Don’t let anybody fool you, federal market intervention is at the core of the nation’s mortgage meltdown and the bottom lines of the government entities doing the intervening reflect it. If current mortgage default rates continue, the FHA will face a $1.4 billion deficit in 2009 and Freddie Mac and Fannie Mae already racked up $9 billion in mortgage-related losses last year and have another $19.9 billion in unrealized losses still on their books. So what are lawmakers doing in the face of these federal government failures? Like a degenerate gambler, Congress is on the brink of taking taxpayer money and doubling down.
The FHA Mortgage Bailout: Since its creation, the FHA has never experienced a financial shortfall.
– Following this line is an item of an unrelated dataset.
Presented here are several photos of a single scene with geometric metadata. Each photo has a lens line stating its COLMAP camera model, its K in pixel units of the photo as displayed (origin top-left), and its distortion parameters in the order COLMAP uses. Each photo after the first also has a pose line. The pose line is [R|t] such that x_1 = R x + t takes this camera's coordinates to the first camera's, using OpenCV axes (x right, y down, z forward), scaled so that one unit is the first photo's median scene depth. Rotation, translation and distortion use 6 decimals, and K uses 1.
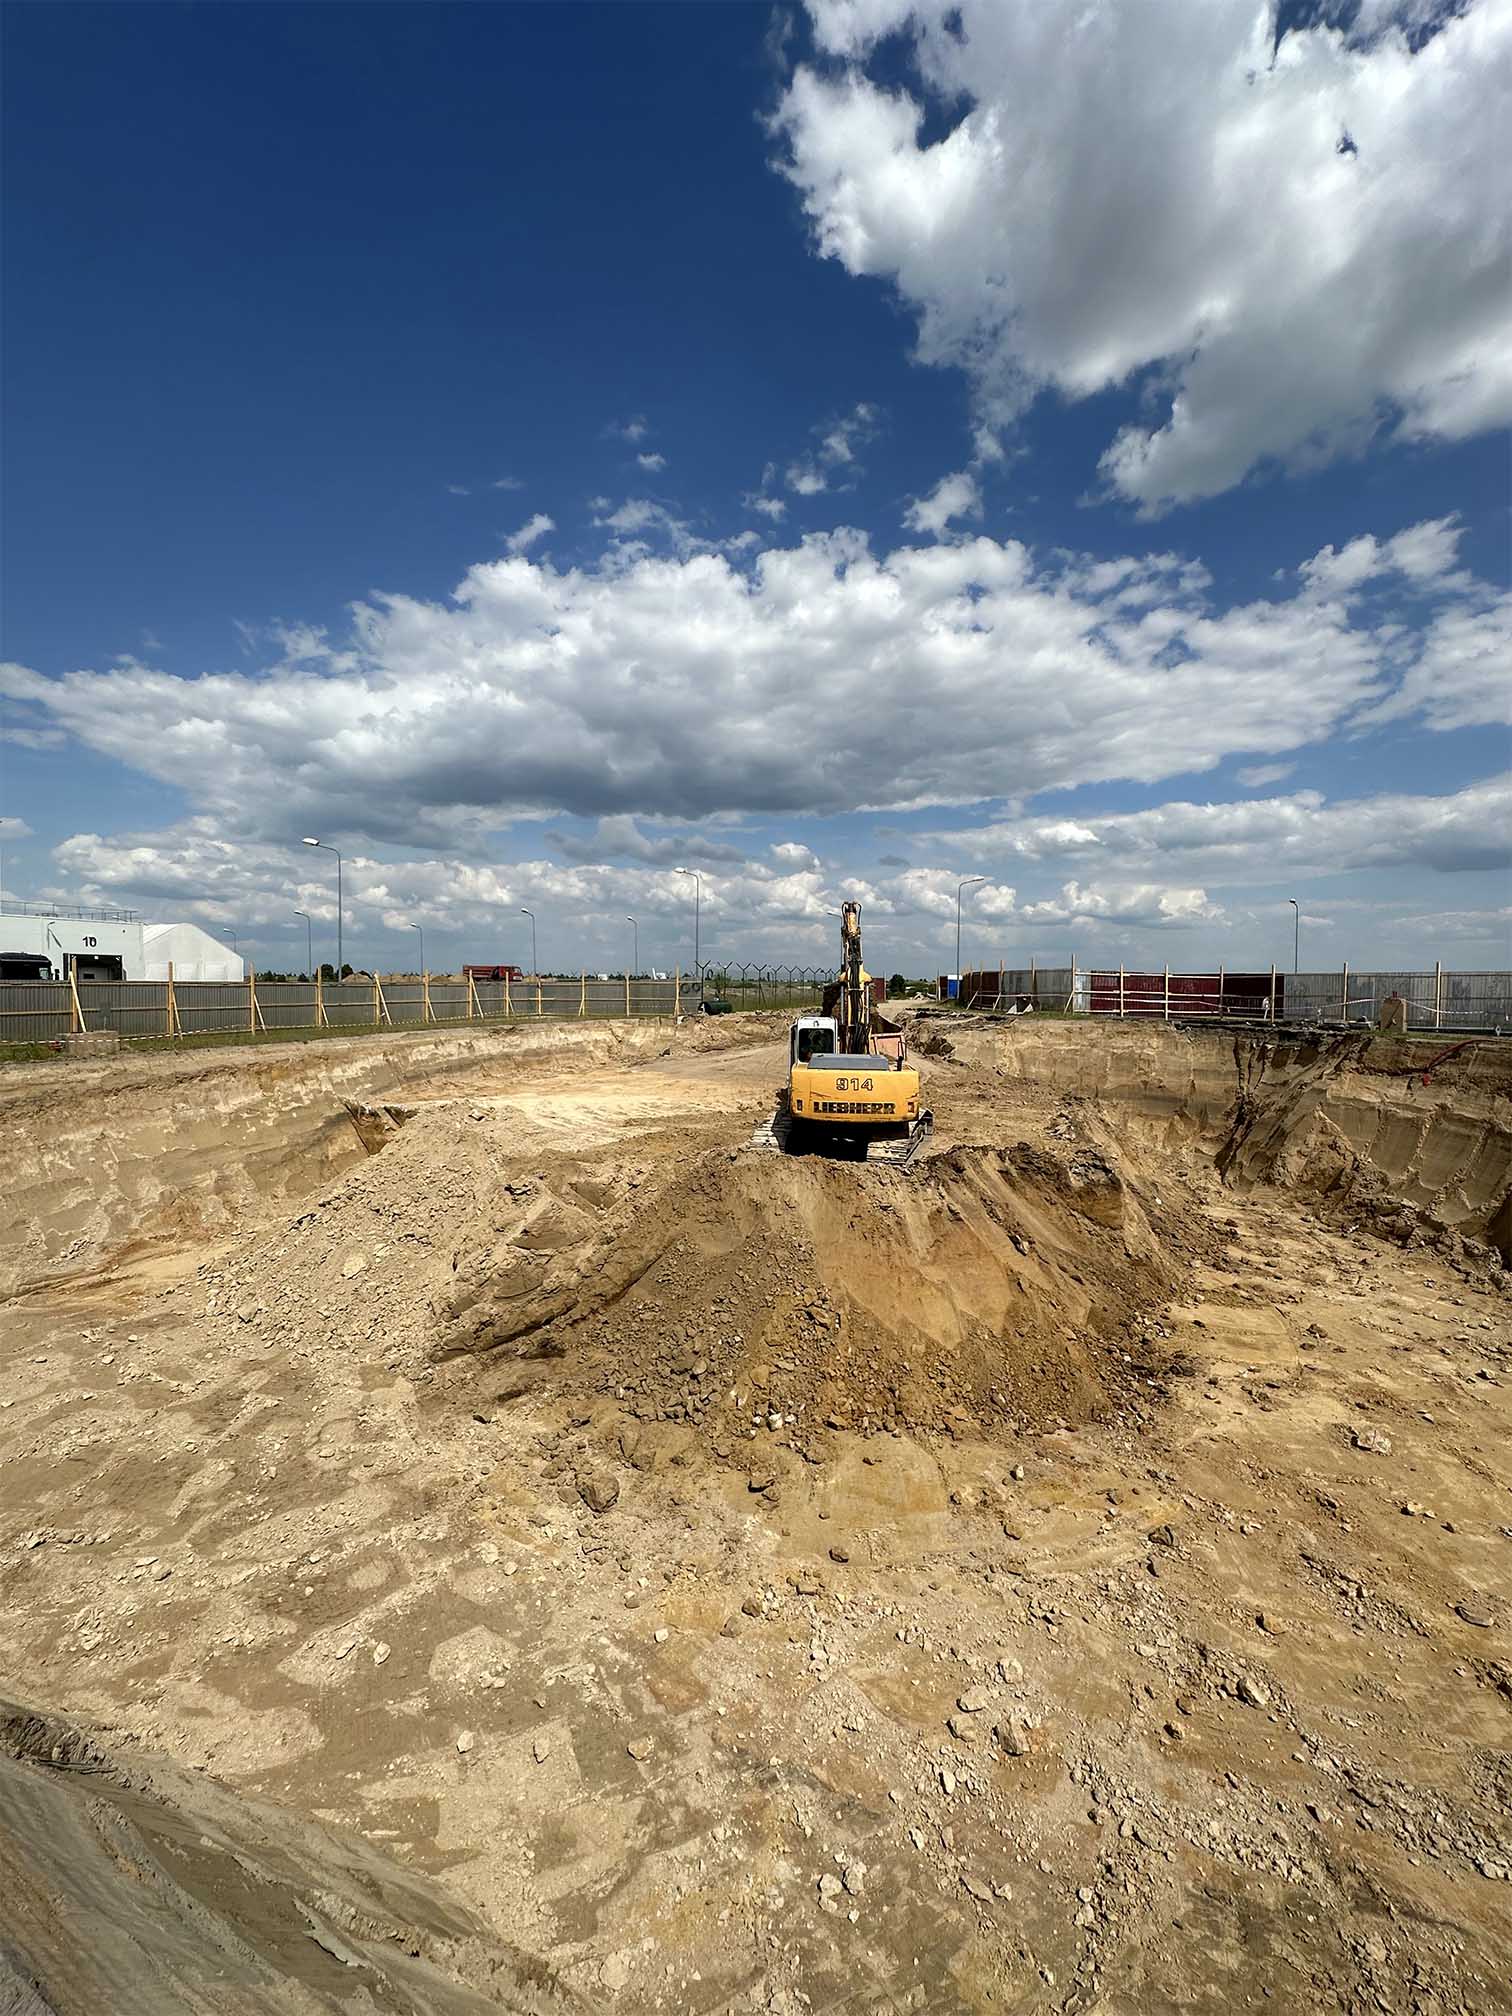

However, since its creation the FHA has never been as neck deep in risky mortgages as it is today. As mentioned above, in 2000 exotic mortgages accounted for less than 2% of FHA-insured loans; today they account for 35%. The borrowers in these riskier loans are defaulting at rates two to three times the rates of traditional mortgagors. Rep. Barney Frank (D-Mass.) claims his housing bill will protect taxpayers from the increased risk of default by imposing fees for each mortgage writedown the FHA will insure under his bill. The problem is there is simply no market mechanism to determine the proper size of these fees. It is complete guess work. Make the fee too high and Frank’s bill helps nobody. Make the fee too low and the FHA will not be able to cover its losses from higher mortgage default rates. The CBO estimated Friday that Frank’s bill would cost American taxpayers $2.7 billion.
Supersizing Freddie and Fannie: The other major element of Frank’s housing bill is the relaxing of financial restrictions on Freddie Mac and Fannie Mae to allow them to buy and resell “jumbo” mortgages as high as $730,000 (the current limit is $417,000). Frank seems completely unconcerned that, as mentioned above, Freddie and Fannie racked up $9 billion in the mortgage market losses last year and has $19 billion more in unrealized losses still on the books. Frank told the New York Times: “I want these companies to help with affordable housing, to help low-income families get loans and to help clean up this mess. Otherwise, why should they exist.” Never mind that Freddie and Fannie already have guaranteed or invested in $717 billion in subprime loans or that combined the two companies already have over $5 trillion in debt and other financial commitments. Frank, along with Freddie and Frannie, are all betting that the housing market will rebound strongly by 2010. If not, the New York Times reports: “If the housing market lasts longer, unexpected losses could overwhelm their reserves, starting a chain of events that could result in a federal bailout. Again, that would be a federal bailout in the trillions.”
Gamblers always seem to take bigger risks when they are playing with house money. Do the American taxpayers really want Congress playing this fast and loose with the U.S. treasury?